Hacker: Don’t be silly, Humphrey. They don’t ask you to Number 10 for a drink just because they think you’re thirsty!”

Hacker is, in significant ways, a self-important buffoon. But he’s not so dense that he doesn’t know he’s in trouble or have some idea why. It helps make him human, even sympathetic. Alas, Yes Minister is fiction. The Dabrusin story is not.

So ask yourself. Did she go home after spouting that idiocy and face-palm? Or did she think “Nailed it!”? And was she invited to 24 Sussex “for a drink” in the wake of it? Because it would be humiliating to think we have entrusted our fate to such Dunning Krugers that they do not know fatuity when they perpetrate it. But if we did, we need to face up to it.

Especially since they’re clearly not going to.

6 comments on “What you see is what you get... unfortunately”

  1. When politics has been reduced to pimping hysteria, the accompanying Ministries of Silly Walks must have someone pretending to lead. Be thankful it still isn't a dour zealot on leave from Greenpeace. Unfortunately it appears that the "new" PM is another zealot, less dour but much more devious. Carney has a choice of either continuing to make Canada his personal vanity demonstration project ensuring that Canada remains at the rock bottom of the OECD real GDP growth per capita per annum (2020 to 2030) https://x.com/AlbertaBound9/status/1978221506288296118 or implement the most basic econ 101 training by removing the dead hand of the state from our competitive advantages rather than squashing them.

  2. John, a time will come when you will see the truth. The ambitious puppets in government are indeed idiots that bumble from one problem into the next. However, someone or some group is making sure that a new idiot gets put in these positions every single time. Statistically at some point there has to be some minister that is accidentally at least mildly competent. This does not seem to be happening. And it's not just Canada, or the UK, or any specific country. It can be seen in ALL western countries.

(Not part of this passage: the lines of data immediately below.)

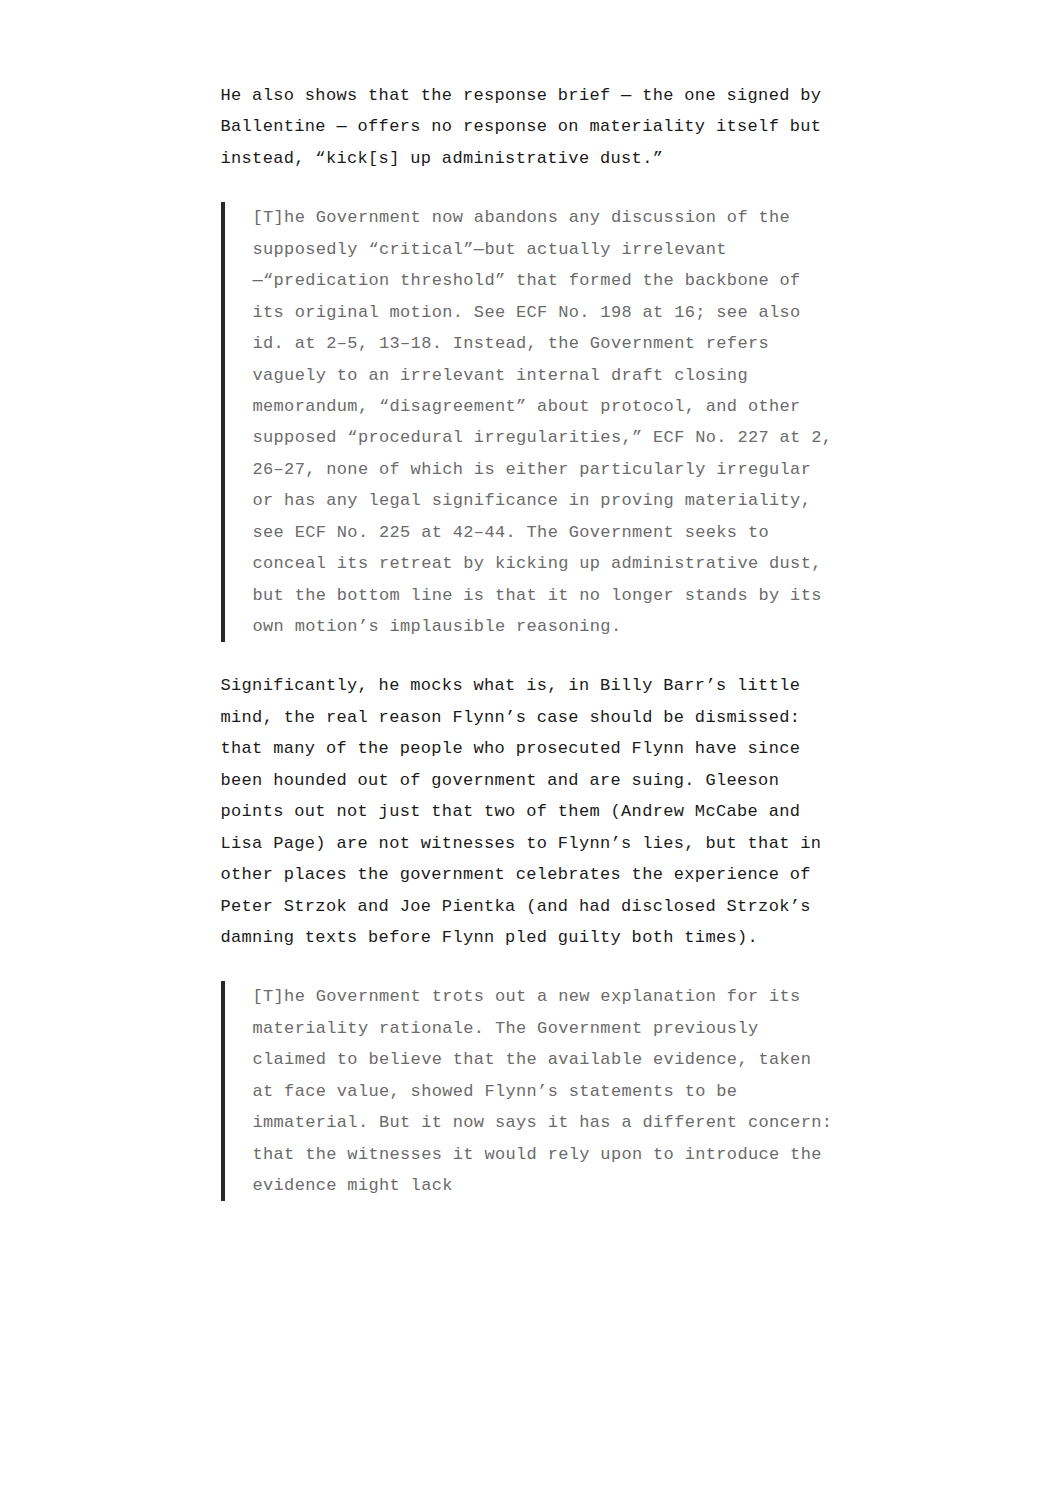He also shows that the response brief — the one signed by Ballentine — offers no response on materiality itself but instead, “kick[s] up administrative dust.”
[T]he Government now abandons any discussion of the supposedly “critical”—but actually irrelevant—“predication threshold” that formed the backbone of its original motion. See ECF No. 198 at 16; see also id. at 2–5, 13–18. Instead, the Government refers vaguely to an irrelevant internal draft closing memorandum, “disagreement” about protocol, and other supposed “procedural irregularities,” ECF No. 227 at 2, 26–27, none of which is either particularly irregular or has any legal significance in proving materiality, see ECF No. 225 at 42–44. The Government seeks to conceal its retreat by kicking up administrative dust, but the bottom line is that it no longer stands by its own motion’s implausible reasoning.
Significantly, he mocks what is, in Billy Barr’s little mind, the real reason Flynn’s case should be dismissed: that many of the people who prosecuted Flynn have since been hounded out of government and are suing. Gleeson points out not just that two of them (Andrew McCabe and Lisa Page) are not witnesses to Flynn’s lies, but that in other places the government celebrates the experience of Peter Strzok and Joe Pientka (and had disclosed Strzok’s damning texts before Flynn pled guilty both times).
[T]he Government trots out a new explanation for its materiality rationale. The Government previously claimed to believe that the available evidence, taken at face value, showed Flynn’s statements to be immaterial. But it now says it has a different concern: that the witnesses it would rely upon to introduce the evidence might lack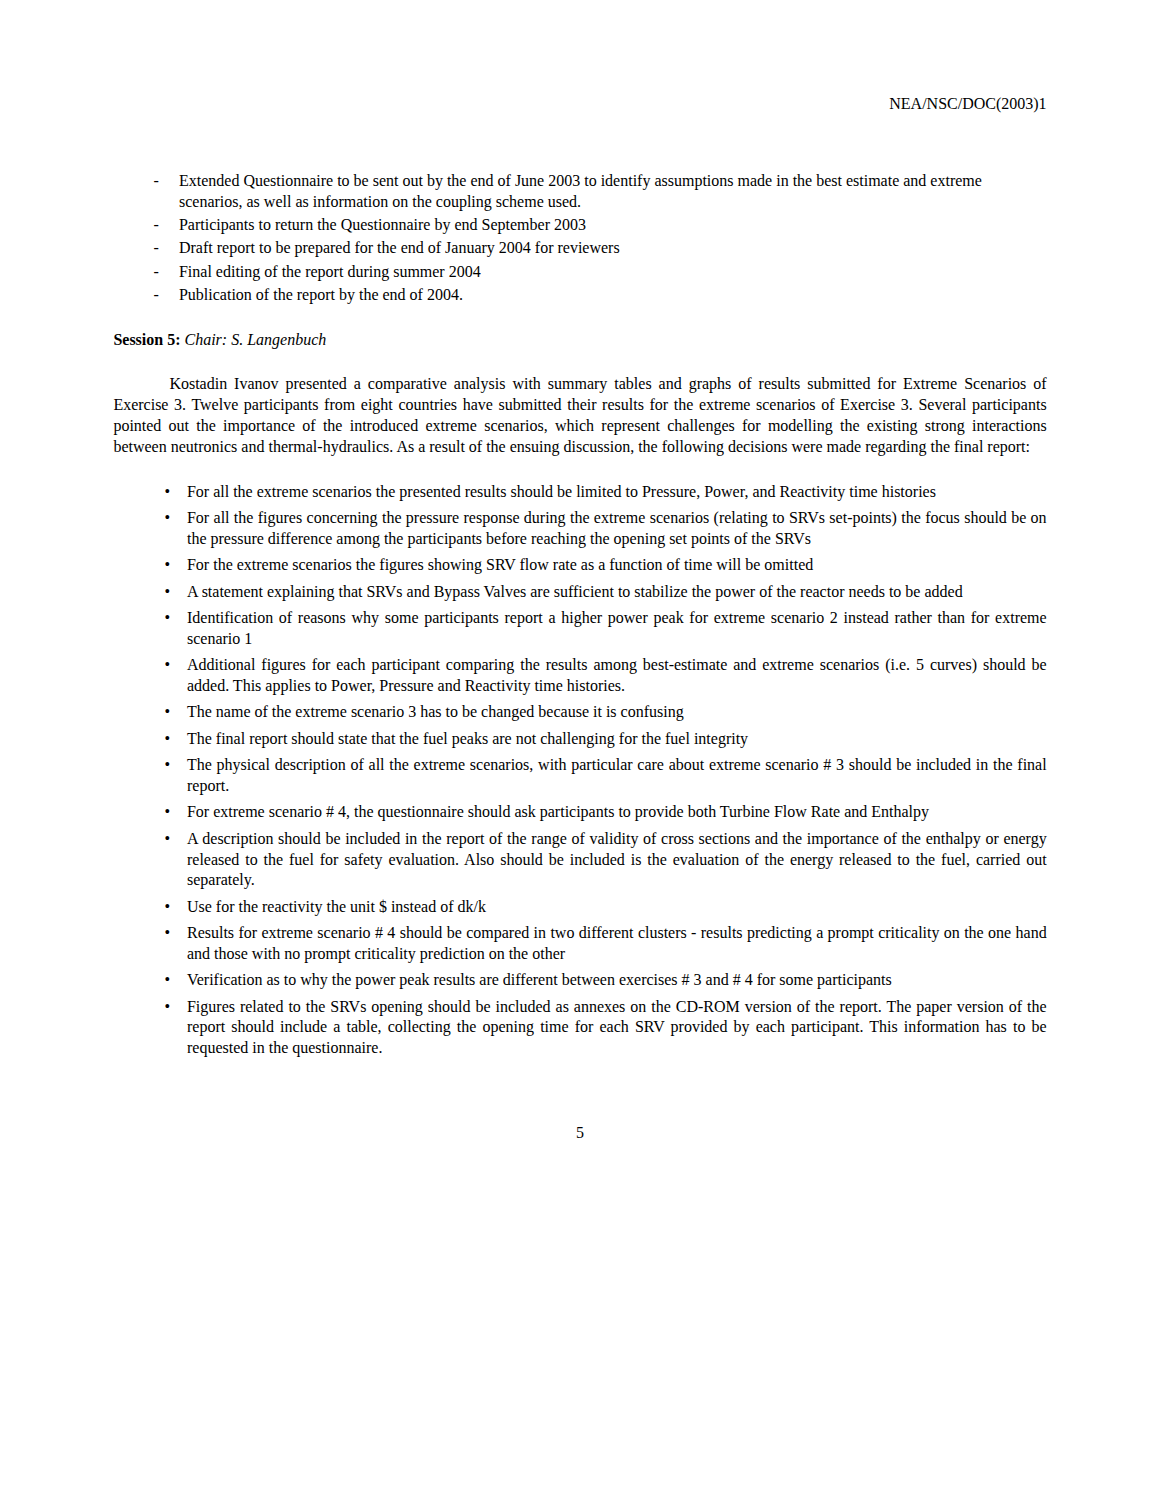NEA/NSC/DOC(2003)1
Extended Questionnaire to be sent out by the end of June 2003 to identify assumptions made in the best estimate and extreme scenarios, as well as information on the coupling scheme used.
Participants to return the Questionnaire by end September 2003
Draft report to be prepared for the end of January 2004 for reviewers
Final editing of the report during summer 2004
Publication of the report by the end of 2004.
Session 5: Chair: S. Langenbuch
Kostadin Ivanov presented a comparative analysis with summary tables and graphs of results submitted for Extreme Scenarios of Exercise 3. Twelve participants from eight countries have submitted their results for the extreme scenarios of Exercise 3. Several participants pointed out the importance of the introduced extreme scenarios, which represent challenges for modelling the existing strong interactions between neutronics and thermal-hydraulics. As a result of the ensuing discussion, the following decisions were made regarding the final report:
For all the extreme scenarios the presented results should be limited to Pressure, Power, and Reactivity time histories
For all the figures concerning the pressure response during the extreme scenarios (relating to SRVs set-points) the focus should be on the pressure difference among the participants before reaching the opening set points of the SRVs
For the extreme scenarios the figures showing SRV flow rate as a function of time will be omitted
A statement explaining that SRVs and Bypass Valves are sufficient to stabilize the power of the reactor needs to be added
Identification of reasons why some participants report a higher power peak for extreme scenario 2 instead rather than for extreme scenario 1
Additional figures for each participant comparing the results among best-estimate and extreme scenarios (i.e. 5 curves) should be added. This applies to Power, Pressure and Reactivity time histories.
The name of the extreme scenario 3 has to be changed because it is confusing
The final report should state that the fuel peaks are not challenging for the fuel integrity
The physical description of all the extreme scenarios, with particular care about extreme scenario # 3 should be included in the final report.
For extreme scenario # 4, the questionnaire should ask participants to provide both Turbine Flow Rate and Enthalpy
A description should be included in the report of the range of validity of cross sections and the importance of the enthalpy or energy released to the fuel for safety evaluation. Also should be included is the evaluation of the energy released to the fuel, carried out separately.
Use for the reactivity the unit $ instead of dk/k
Results for extreme scenario # 4 should be compared in two different clusters - results predicting a prompt criticality on the one hand and those with no prompt criticality prediction on the other
Verification as to why the power peak results are different between exercises # 3 and # 4 for some participants
Figures related to the SRVs opening should be included as annexes on the CD-ROM version of the report. The paper version of the report should include a table, collecting the opening time for each SRV provided by each participant. This information has to be requested in the questionnaire.
5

None of them have even a single competent minister, with the momentary exception of Trumps administration, which has maybe 2 (not Trump himself).
    Just dumb political incompetence is often used as an excuse, but that only works if they also, even accidentally, occasionally do the right thing on any subject. This is not what we observe, therefore something must be deliberately putting these people there. If they can do that, it's a small step to actively manipulating or controlling them. The data shows that this must be the case, despite all of us wishing that it wasn't so. But wishes and dreams don't make facts go away. The climate zealots may think it works that way, but I know you don't.
    "The devil's greatest trick was convincing the world that he doesn't exist." Now apply that to government incompetence.

  3. In a parliamentary democracy fools can only govern a nation of fools. And half the people will always be below average intellectually, and often smart people can take advantage of that fact to get another fool elected so they can fleece the flock of fools.

  4. In other climate news,it appears that this so-called "global climate tax" vote at the UN has been deferred,perhaps a year.I admit,I never heard of this proposed tax actually almost coming to a vote.Bet Trump's influence had a lot to do with the deferral.You just know Carney would be first in line to vote yes.This is egregious in the extreme.